French and Morris maneuvered the Advocate through many national, state, and local events. In 1934 the newspaper was eighty-eight years old, and to celebrate its longevity a historical edition of 132 pages was published. The second historical edition was published thirty-four years later, on May 12, 1968, by editor-publisher Morris Roberts. Roberts had become connected with the Advocate along with a group of leading Victoria citizens-Joseph V. Vandenberge, David E. Blackburn, J. M. Pickering, Thomas O'Connor, W. B. Callan, Claude K. McCan, Roger Williams, and J. V. Vandenberge, Jr.-who, with help from the estate of James F. Welder, Jr., purchased the Advocate on October 1, 1942. In April 1961 Roberts purchased all the stock of the Victoria Publishing Company. Roberts had worked on the Brownsville Herald, served as a state representative and state senator, and owned radio station KVIC in Victoria. Like his predecessors on the Advocate he was a Democrat; he was appointed to several governmental positions-to the board of regents of Texas College of Arts and Industries (now Texas A&I University) in 1941, to the Liquor Control Board in 1941, and to the Texas Board of Corrections in 1960. In January 1980 John Roberts, son of Morris Roberts, became president and publisher of the Advocate, and thereafter the newspaper became politically independent, more for the candidate or issue than for a particular party.

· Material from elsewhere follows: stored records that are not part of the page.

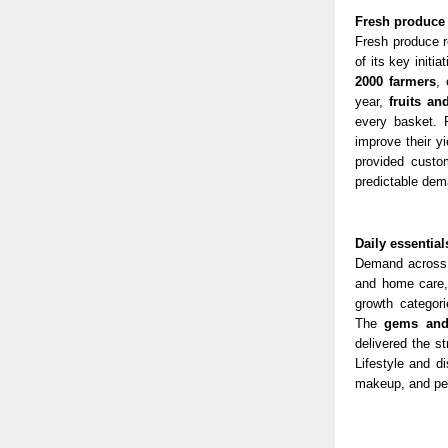
Fresh produce 
Fresh produce r
of its key initi
2000 fa
rmers
, 
year,
fruits an
every basket. 
improve their y
provided custo
predictable dem
Daily essentia
Demand across 
and home care,
growth categor
The
gems and 
delivered the s
Lifestyle and d
makeup, and per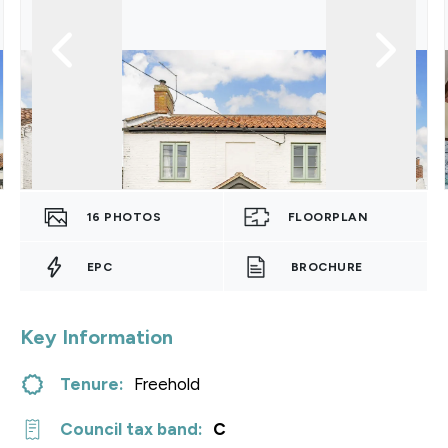
16
PHOTOS
FLOORPLAN
EPC
BROCHURE
Key Information
Tenure:
Freehold
Council tax band:
C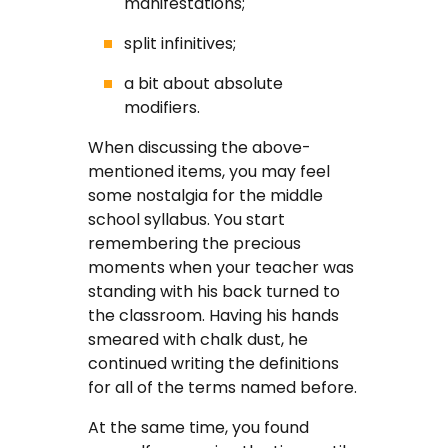
manifestations;
FAQ
split infinitives;
Earn with us
a bit about absolute
modifiers.
Blog
When discussing the above-
mentioned items, you may feel
Free Essay Examples
some nostalgia for the middle
school syllabus. You start
Sign In
remembering the precious
moments when your teacher was
standing with his back turned to
Order Now
the classroom. Having his hands
smeared with chalk dust, he
continued writing the definitions
for all of the terms named before.
At the same time, you found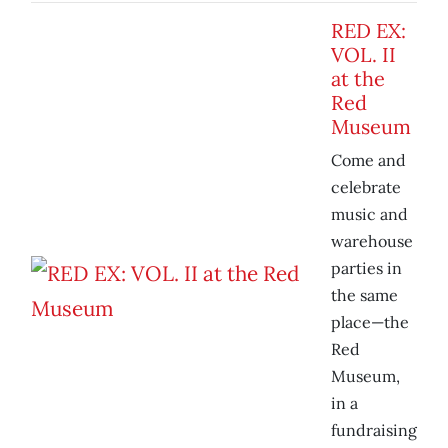
RED EX:
VOL. II
at the
Red
Museum
Come and
celebrate
music and
warehouse
parties in
the same
place—the
Red
Museum,
in a
fundraising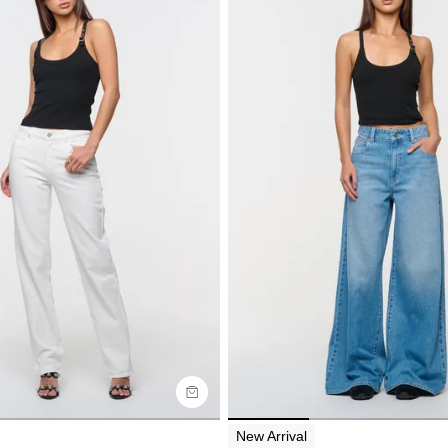
uide
Size Guide
y now with
Buy now with
New Arrival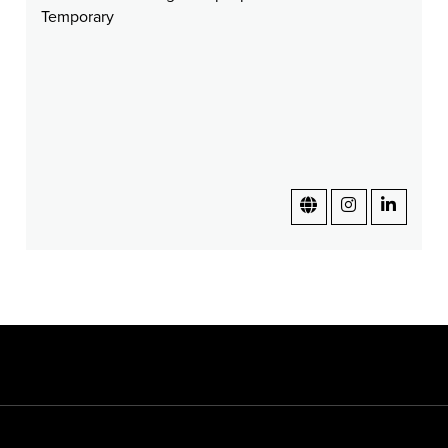
Temporary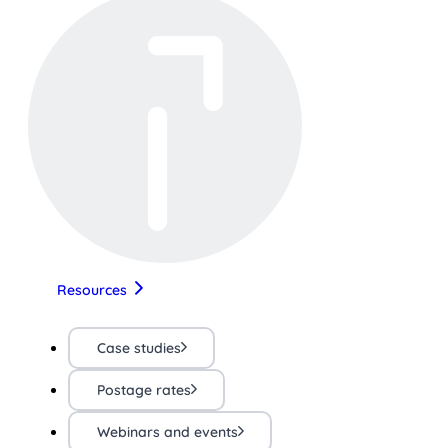
Resources
Case studies
Postage rates
Webinars and events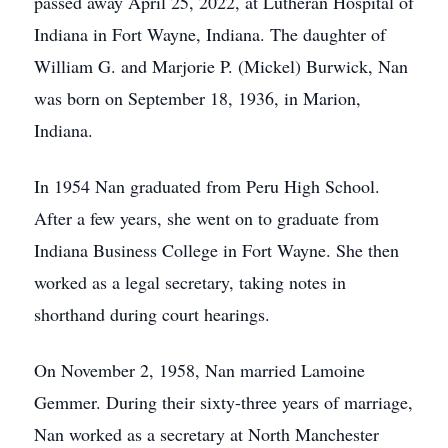
passed away April 25, 2022, at Lutheran Hospital of
Indiana in Fort Wayne, Indiana. The daughter of
William G. and Marjorie P. (Mickel) Burwick, Nan
was born on September 18, 1936, in Marion,
Indiana.
In 1954 Nan graduated from Peru High School.
After a few years, she went on to graduate from
Indiana Business College in Fort Wayne. She then
worked as a legal secretary, taking notes in
shorthand during court hearings.
On November 2, 1958, Nan married Lamoine
Gemmer. During their sixty-three years of marriage,
Nan worked as a secretary at North Manchester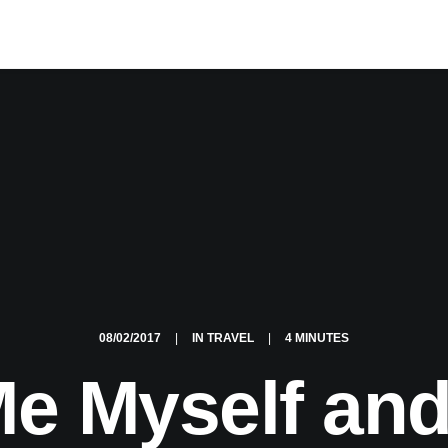
08/02/2017
|
IN
TRAVEL
|
4 MINUTES
e Myself and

When the Advocate was purchased in 1942 it had a circulation of 2,200, averaged from six to eight pages, and was published six days a week. The weekly Advocate was still being published in 1943. The plant was a one-story building on South William Street, and the paper had twenty employees on its staff. In 1968 the circulation had increased to over 20,000, each edition had from twenty to forty pages, and the paper was published seven days a week with the exception of Christmas Day. The plant was on East Constitution and had added a second story. Its employee force had increased to more than 100. The Advocate of 1994 had a daily circulation of 41,000 and a Sunday one of 44,000. The plant remained on East Constitution, and staff numbered 158 full-time and thirty part-time employees. The paper was still published seven days a week with the exception of Christmas Day.